AWS D1.1 includes dedicated requirements for welded tubular connections — a category that covers round, square, and rectangular hollow structural sections (HSS) used in trusses, columns, sign structures, and bridge laterals. The structural behavior and geometry of tubular joints differ enough from flat plate that the code handles them separately.

If your shop regularly welds HSS-to-HSS T, Y, or K connections, or HSS-to-plate chord connections, understanding what changes for WPS qualification is the starting point for a defensible procedure package.

What counts as a tubular connection under D1.1

The code distinguishes between connections made from tubular members and plate-type connections. The tubular-specific requirements apply when the branch or chord member is a hollow section: round, square, or rectangular tube.

For plain groove welds joining the end of a tube to a plate — such as a column baseplate connection — prequalified groove joint configurations often apply without the special tubular provisions. The tubular provisions apply most clearly to T-Y-K branch connections, where a branch member intersects the chord at an angle and the dihedral angle (Ψ) around the joint perimeter varies continuously. That continuously varying geometry is what drives the added complexity.

Dihedral angle and joint accessibility

In a T-Y-K connection, the weld throat and preparation geometry change around the joint circumference. At the crown positions, the intersection geometry is approximately square; at the saddle positions, the geometry can produce an acute dihedral angle as low as 30°.

AWS D1.1 specifies minimum dihedral angles and weld access requirements for prequalified tubular joint configurations. Below the minimum dihedral angle threshold, the code requires either additional qualification or modification of the joint geometry to ensure the welder can achieve complete fusion. Checking dihedral angle limits before finalizing the structural detail is a fabrication engineering task, not just a welding engineering task — catching this during design review is far cheaper than resolving it on the shop floor.

When writing the WPS, the prequalified configurations for tubular work include specific groove preparations and weld sequences for different dihedral angle ranges. Some configurations require a buttering pass before fill passes; others require back-gouging at the saddle. All of this belongs on the WPS — the welder should not be improvising the sequence at the joint.

Prequalified vs. qualified procedures for tubular work

Not all tubular joint configurations are prequalified. Prequalified status requires that joint geometry, base metals, filler metals, and welding process all fall within the limits defined in AWS D1.1. For common HSS-to-HSS configurations using SMAW or FCAW on A500 or A501 material, prequalified joint configurations exist.

For less common configurations — steep intersection angles, thick chords, heavily reinforced saddle details, or processes such as pulsed GMAW — the work may be outside the prequalified envelope. At that point, a WPS backed by a PQR is required, including mockup assemblies and mechanical testing that represent the actual geometry.

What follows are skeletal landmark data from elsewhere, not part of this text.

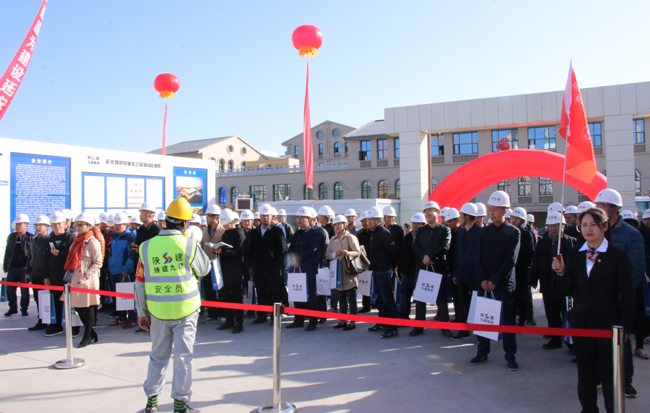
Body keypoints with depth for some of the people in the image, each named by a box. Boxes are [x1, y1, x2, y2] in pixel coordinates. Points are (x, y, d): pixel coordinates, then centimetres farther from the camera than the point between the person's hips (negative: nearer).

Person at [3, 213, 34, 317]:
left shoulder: (31, 237, -4)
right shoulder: (11, 236, 9)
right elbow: (7, 252, 12)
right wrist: (5, 266, 8)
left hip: (24, 268, -4)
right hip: (12, 267, 4)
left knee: (24, 290, 3)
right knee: (10, 289, 8)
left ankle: (24, 309, 15)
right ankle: (13, 308, 21)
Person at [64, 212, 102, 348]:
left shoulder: (93, 242, -9)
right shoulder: (77, 241, 14)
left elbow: (98, 263, -11)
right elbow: (71, 259, 20)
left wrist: (86, 274, -17)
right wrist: (69, 273, 8)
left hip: (87, 281, -8)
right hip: (76, 279, 8)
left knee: (88, 307, 0)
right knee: (77, 306, 11)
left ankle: (87, 336, 11)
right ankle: (92, 333, 24)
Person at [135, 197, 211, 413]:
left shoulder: (147, 246, -2)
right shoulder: (189, 245, -9)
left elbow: (140, 283, 3)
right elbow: (204, 269, 8)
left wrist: (142, 312, 11)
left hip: (158, 312, 3)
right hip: (185, 310, -3)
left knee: (158, 355, 17)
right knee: (183, 356, 7)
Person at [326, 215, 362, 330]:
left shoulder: (351, 237, -2)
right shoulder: (332, 240, 14)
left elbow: (358, 252, -9)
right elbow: (327, 254, 8)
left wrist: (348, 253, -28)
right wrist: (335, 254, -12)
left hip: (349, 271, -5)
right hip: (338, 272, 6)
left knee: (351, 299, -2)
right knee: (341, 298, 12)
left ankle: (352, 322, 3)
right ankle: (343, 321, 20)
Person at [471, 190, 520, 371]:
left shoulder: (513, 232, -3)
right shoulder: (485, 231, 8)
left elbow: (510, 261, -9)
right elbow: (478, 257, 5)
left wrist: (494, 280, -12)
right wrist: (482, 280, -7)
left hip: (504, 284, -3)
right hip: (485, 283, 3)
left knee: (507, 320, 2)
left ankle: (511, 356, 13)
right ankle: (482, 352, 18)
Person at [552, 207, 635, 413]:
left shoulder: (618, 255, -6)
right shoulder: (574, 254, 4)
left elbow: (627, 294, -5)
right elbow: (568, 290, 4)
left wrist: (625, 326, -7)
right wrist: (561, 272, -14)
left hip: (608, 323, -3)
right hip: (581, 322, 4)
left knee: (609, 371, 5)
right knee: (585, 371, 13)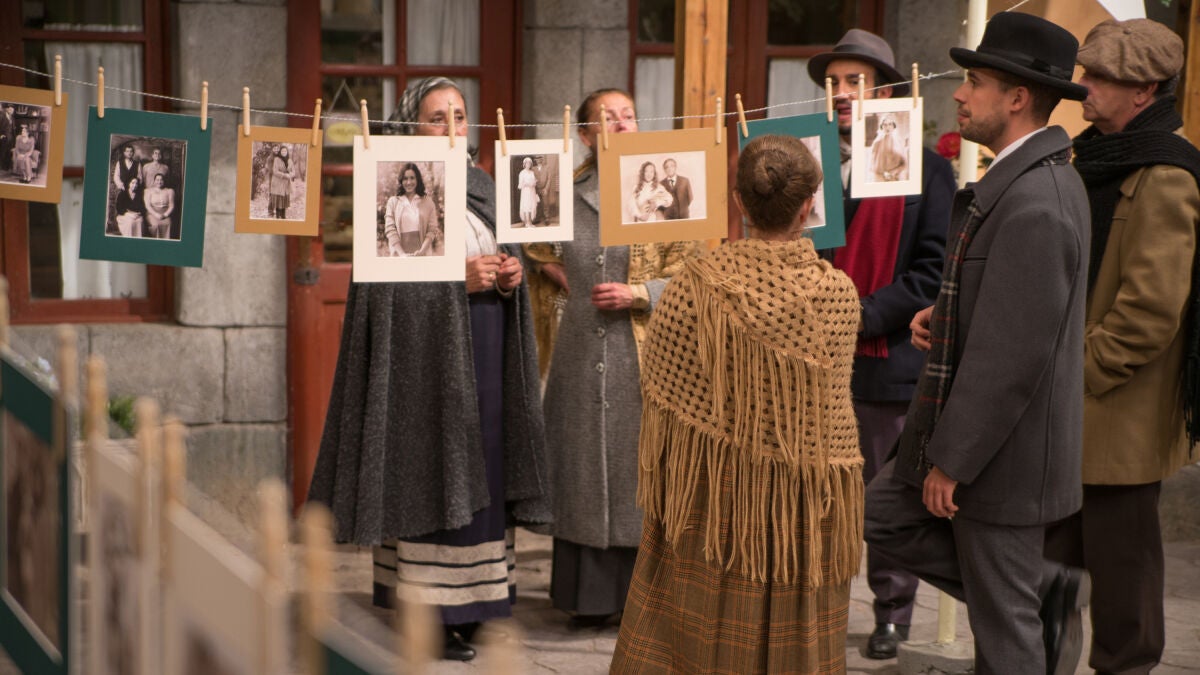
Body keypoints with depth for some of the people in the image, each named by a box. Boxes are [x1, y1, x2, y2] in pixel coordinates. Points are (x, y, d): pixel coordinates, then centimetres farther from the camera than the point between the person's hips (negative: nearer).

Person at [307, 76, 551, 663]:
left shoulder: (483, 186, 14)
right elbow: (381, 282, -14)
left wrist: (509, 278, -4)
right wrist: (457, 279, -19)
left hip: (483, 356, 7)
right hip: (425, 353, -7)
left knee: (480, 472, 6)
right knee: (429, 473, -6)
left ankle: (467, 607, 12)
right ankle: (427, 614, 0)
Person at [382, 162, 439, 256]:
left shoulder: (427, 202, 10)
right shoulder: (393, 202, 9)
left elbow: (432, 230, 4)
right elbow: (390, 230, 2)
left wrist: (422, 251, -13)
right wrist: (402, 254, -11)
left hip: (422, 255, 0)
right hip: (399, 254, 0)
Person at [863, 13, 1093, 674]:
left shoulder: (1034, 204, -25)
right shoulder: (1037, 175, 8)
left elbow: (1012, 352, -26)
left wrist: (950, 460, -19)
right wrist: (946, 313, 2)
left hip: (1002, 447, -10)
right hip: (973, 421, 10)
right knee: (884, 515, 17)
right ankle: (1047, 594, 19)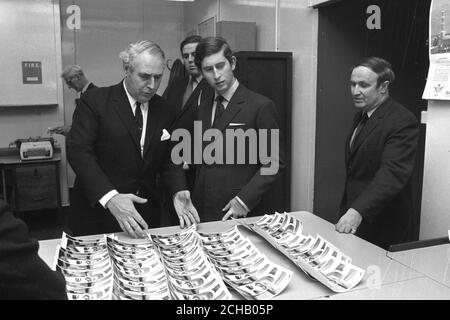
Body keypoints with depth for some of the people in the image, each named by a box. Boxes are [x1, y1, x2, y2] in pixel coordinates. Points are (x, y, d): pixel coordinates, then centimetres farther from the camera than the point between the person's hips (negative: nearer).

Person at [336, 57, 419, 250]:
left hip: (381, 225, -8)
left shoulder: (402, 122, -17)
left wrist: (358, 211, -38)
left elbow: (393, 173, -28)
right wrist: (347, 209, 13)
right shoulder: (361, 116, 11)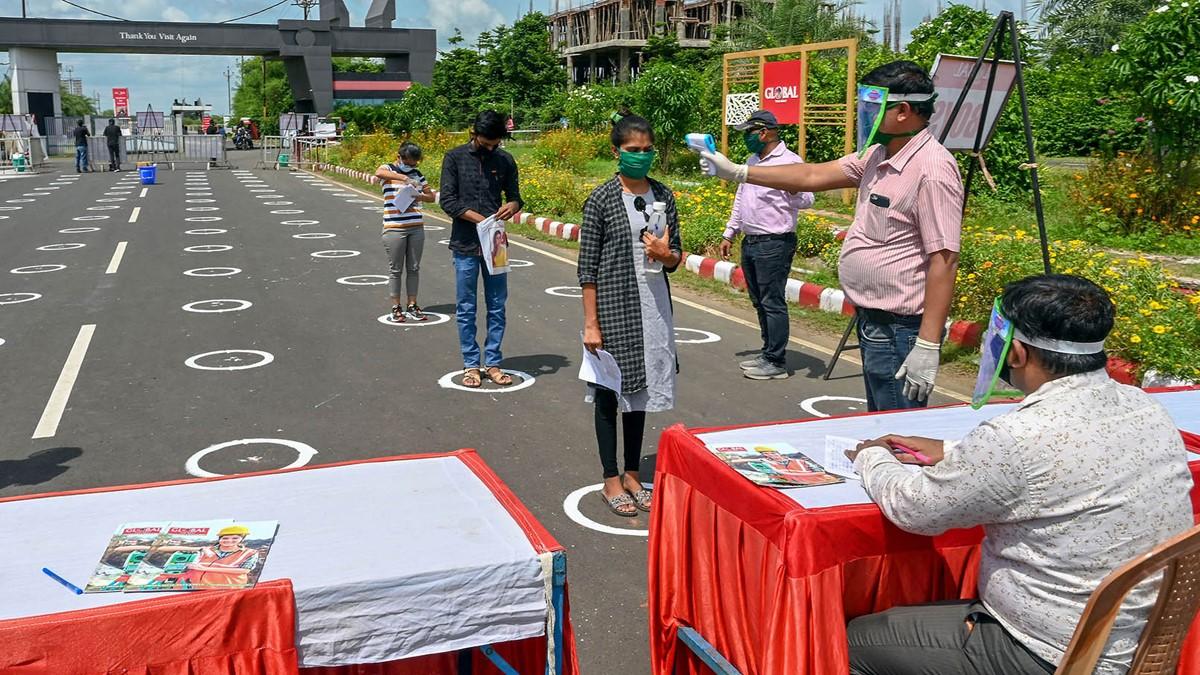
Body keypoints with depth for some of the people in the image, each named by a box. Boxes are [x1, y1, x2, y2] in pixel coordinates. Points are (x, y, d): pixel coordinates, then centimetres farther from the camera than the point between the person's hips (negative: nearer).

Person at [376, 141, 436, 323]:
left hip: (416, 227, 4)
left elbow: (431, 196, 15)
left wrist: (419, 196, -8)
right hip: (394, 228, -4)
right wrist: (404, 178, -37)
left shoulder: (417, 174, 11)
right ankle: (396, 308, 10)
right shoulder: (388, 170, -2)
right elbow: (378, 173, -27)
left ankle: (412, 306, 17)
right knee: (396, 269, 2)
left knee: (414, 268, 8)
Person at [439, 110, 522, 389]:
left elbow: (515, 197, 12)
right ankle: (470, 364, 14)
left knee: (497, 307, 7)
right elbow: (448, 201, -7)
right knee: (466, 308, 4)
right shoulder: (455, 158, -3)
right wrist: (480, 219, -18)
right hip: (465, 245, -2)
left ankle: (493, 362, 17)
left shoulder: (505, 160, 4)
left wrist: (511, 206, -13)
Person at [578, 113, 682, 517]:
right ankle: (611, 481, 18)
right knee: (610, 394, 5)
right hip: (613, 308, -4)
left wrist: (665, 254, -13)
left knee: (639, 391, 14)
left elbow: (676, 257, 11)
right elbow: (588, 266, -8)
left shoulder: (663, 196, 6)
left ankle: (632, 475, 27)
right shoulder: (601, 200, -8)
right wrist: (591, 323, -11)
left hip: (653, 308, 5)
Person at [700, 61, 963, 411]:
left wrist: (928, 346, -26)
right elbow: (813, 176, 16)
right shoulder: (878, 155, 9)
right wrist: (737, 172, 15)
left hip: (900, 330, -10)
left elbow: (944, 260, -23)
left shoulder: (933, 168, -20)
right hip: (872, 322, 10)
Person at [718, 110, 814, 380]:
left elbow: (806, 201, -22)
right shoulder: (752, 161, 14)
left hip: (775, 244, -9)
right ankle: (768, 354, 26)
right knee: (759, 302, 15)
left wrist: (793, 187, -42)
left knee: (773, 303, -6)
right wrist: (729, 234, 22)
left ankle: (777, 363, 0)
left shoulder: (790, 161, -13)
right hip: (750, 243, 9)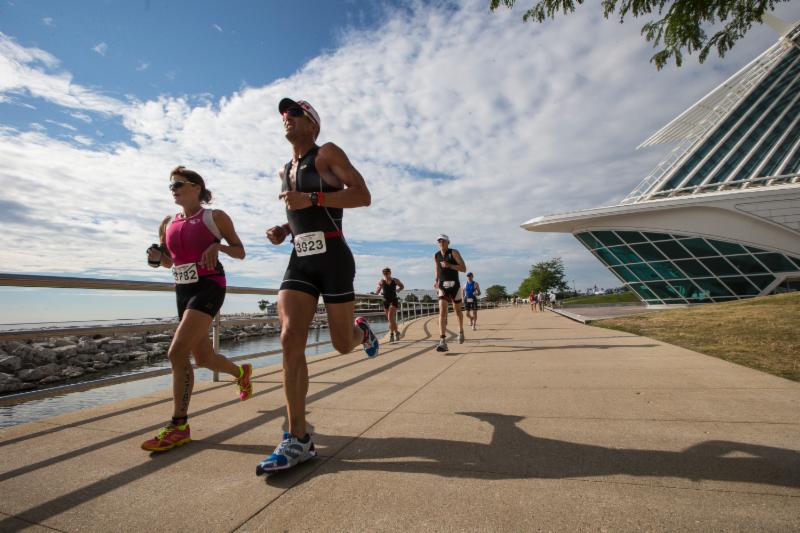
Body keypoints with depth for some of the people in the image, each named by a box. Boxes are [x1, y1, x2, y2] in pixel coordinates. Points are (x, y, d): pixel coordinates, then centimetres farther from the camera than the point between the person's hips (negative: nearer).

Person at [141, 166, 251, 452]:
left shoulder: (215, 217, -2)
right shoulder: (168, 223, 13)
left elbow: (241, 252, 2)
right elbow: (169, 261, 21)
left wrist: (218, 245, -17)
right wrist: (156, 256, -1)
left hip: (209, 287, -7)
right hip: (183, 290, 7)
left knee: (177, 352, -18)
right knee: (203, 358, 12)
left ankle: (179, 426, -6)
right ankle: (241, 372, 43)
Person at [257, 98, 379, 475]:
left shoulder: (327, 153, 2)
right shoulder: (286, 170, 23)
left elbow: (363, 196, -10)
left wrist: (312, 198, -19)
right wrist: (282, 230, 10)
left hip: (333, 257, -5)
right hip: (300, 260, 6)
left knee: (343, 344, 1)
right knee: (289, 340, -12)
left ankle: (362, 331, 41)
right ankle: (298, 440, -6)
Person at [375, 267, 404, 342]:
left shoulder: (395, 280, -4)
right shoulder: (381, 281, -3)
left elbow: (402, 286, 14)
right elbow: (376, 293, -3)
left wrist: (398, 289, -6)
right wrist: (379, 287, -23)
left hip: (394, 301, -3)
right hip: (386, 301, 3)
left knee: (390, 317, -18)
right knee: (391, 319, 12)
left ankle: (391, 334, -7)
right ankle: (396, 332, 32)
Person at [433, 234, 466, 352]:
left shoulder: (454, 252, -5)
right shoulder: (436, 256, 8)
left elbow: (464, 269, -11)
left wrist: (449, 265, -23)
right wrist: (436, 280, 11)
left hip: (454, 286, -2)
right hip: (442, 287, 2)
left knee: (457, 311, 15)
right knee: (442, 312, -16)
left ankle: (461, 331, 45)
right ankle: (443, 342, -21)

The cost-benefit calculation runs similarly to plate work: if the joint configuration appears in the prequalified table and the parameters are within limits, skip the PQR and write to the prequalified requirements. If the work is specialized — offshore, heavy industrial, or unusual intersection geometry — the PQR mockup is a one-time investment that supports a range of future work.

For a deeper look at the prequalified vs. PQR tradeoff, see PQR vs. prequalified WPS: cost comparison and prequalified WPS under AWS D1.1 Clause 5.

Essential variables for tubular WPS qualification

The essential variables for tubular WPS qualification are drawn from AWS D1.1:2025 Table 6.6 (for SMAW, SAW, GMAW, FCAW, and GTAW) — the same table that applies to all groove and fillet welds. What differs is that for tubular qualification mockups, the test assembly geometry matters.

If the PQR mockup was a flat-plate groove weld, it qualifies that geometry. It does not automatically cover the varying-access condition of a real T-Y-K joint. Fabricators have been cited in CWI audits and third-party reviews for using a flat-plate PQR on tubular connections without a tubular mockup. The mockup must represent the geometric range being qualified.

For the full variable list, see AWS D1.1:2025 Table 6.6 explained and WPS essential variables vs. nonessential.

Welder qualification for tubular connections

WPQ for tubular connections uses separate position designations from plate qualifications. The 2G and 5G tubular positions cover rotation and fixed-pipe-position work respectively. Welding a T-Y-K branch connection requires working in overhead and vertical positions as the welder progresses around the joint circumference.

A welder qualified only on plate positions (1G flat, 2G plate) is not qualified to weld a K-connection truss chord, regardless of how many plate-based WPS procedures are on file. The qualification matrix for tubular work must be tracked separately from plate qualifications. A single disqualification finding in an AISC shop audit commonly traces back to this gap.

See welder qualification positions: 1G through 6G and their limits.

Fit-up tolerances and pre-weld inspection

AWS D1.1 specifies fit-up tolerances for tubular connections: gap between branch and chord, crown gap, saddle gap, and the condition of cut edges. Edges produced by automated plasma or oxy-fuel cutting may require dressing to remove scale and surface-hardened layers before welding.

Root opening tolerances in tubular joints are typically tighter than for plate groove welds. On a plate joint with a too-tight root opening, back-gouging and repair are feasible. On an HSS branch-to-chord connection, the root side is inaccessible and fusion defects that form in the root pass are locked in. This makes pre-weld fit-up inspection a genuine hold point, not a formality. Document the measured fit-up in the traveler or inspection record before releasing the joint for welding.

What belongs on a tubular WPS

A WPS for tubular work should explicitly address:

  • Joint configuration and the qualified dihedral angle range (not just a generic "groove weld" designation)
  • Pass sequence at crown and saddle positions
  • Buttering or back-gouging requirements at saddle
  • Minimum and maximum heat input and interpass temperature
  • Fit-up tolerance limits for branch-to-chord gap
  • Inspection hold points by joint position (saddle root pass, crown root pass)

A generic groove-weld WPS applied to tubular work without the geometry-specific details leaves the welder without guidance at exactly the points in the joint that are most difficult to weld. The WPS exists to document what the qualification demonstrated — and to transfer that demonstrated technique to the production joint.

Rule library based on AWS D1.1:2025; verify against your governing edition. Consult your CWI or welding engineer before applying any procedure to a specific project.